> [Job item]: Copy out every row below word for word, leaving out the pictures.

> [Data for review]:
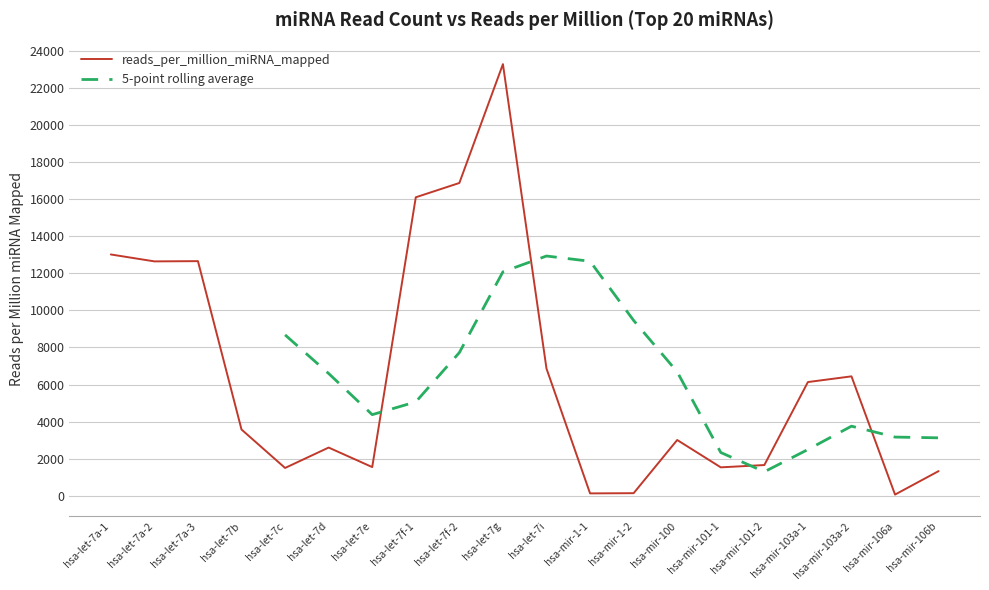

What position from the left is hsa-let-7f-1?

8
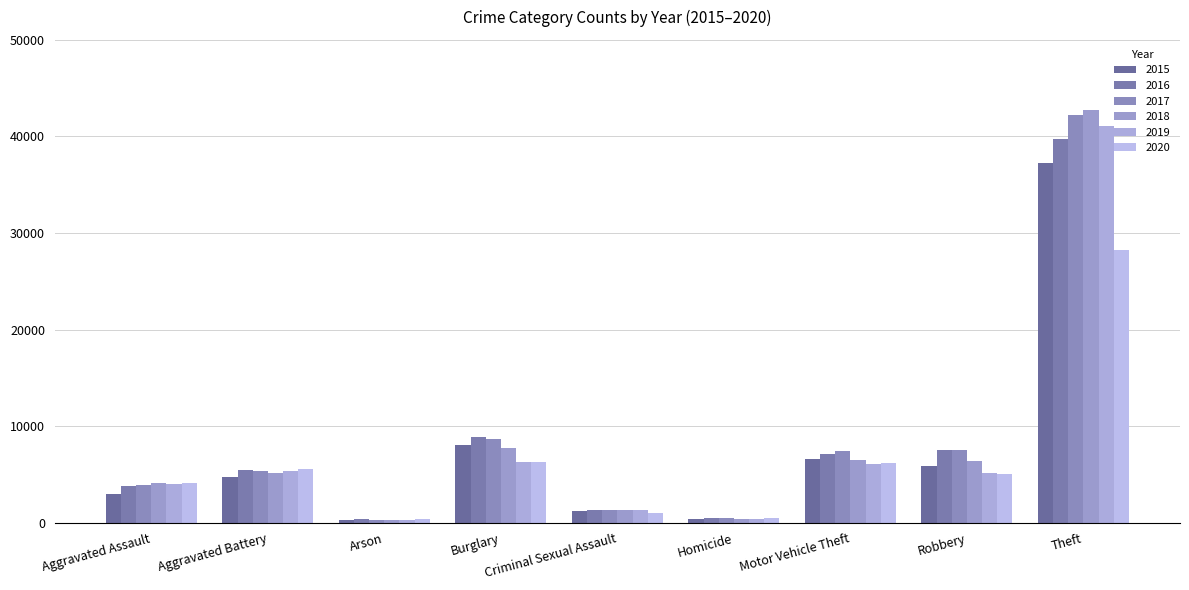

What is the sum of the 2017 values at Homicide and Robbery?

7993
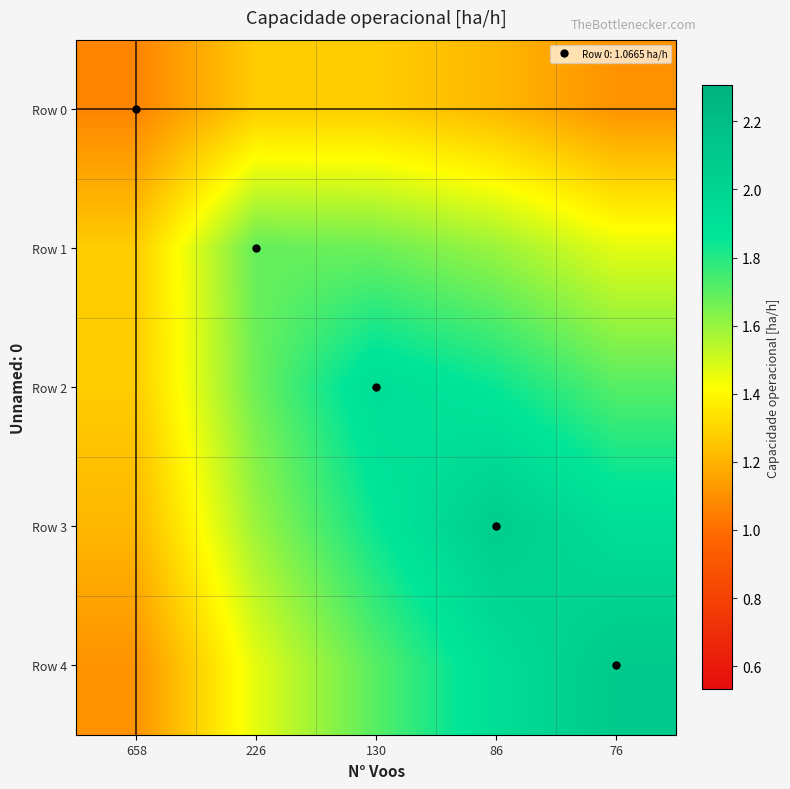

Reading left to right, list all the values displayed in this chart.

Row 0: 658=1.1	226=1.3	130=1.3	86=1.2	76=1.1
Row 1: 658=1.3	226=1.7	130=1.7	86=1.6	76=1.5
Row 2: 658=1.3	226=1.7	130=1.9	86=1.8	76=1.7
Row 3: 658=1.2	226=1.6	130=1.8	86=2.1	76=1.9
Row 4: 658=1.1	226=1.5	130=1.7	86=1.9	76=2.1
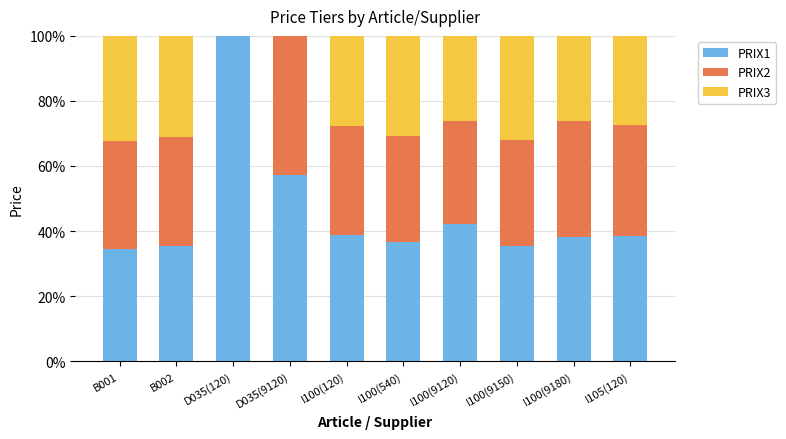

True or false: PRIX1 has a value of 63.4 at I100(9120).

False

> [Answer section]:
What position from the left is hsa-let-7f-1?

8

What is the sum of the 2017 values at Homicide and Robbery?

7993

Reading left to right, list all the values displayed in this chart.

Row 0: 658=1.1	226=1.3	130=1.3	86=1.2	76=1.1
Row 1: 658=1.3	226=1.7	130=1.7	86=1.6	76=1.5
Row 2: 658=1.3	226=1.7	130=1.9	86=1.8	76=1.7
Row 3: 658=1.2	226=1.6	130=1.8	86=2.1	76=1.9
Row 4: 658=1.1	226=1.5	130=1.7	86=1.9	76=2.1

True or false: PRIX1 has a value of 63.4 at I100(9120).

False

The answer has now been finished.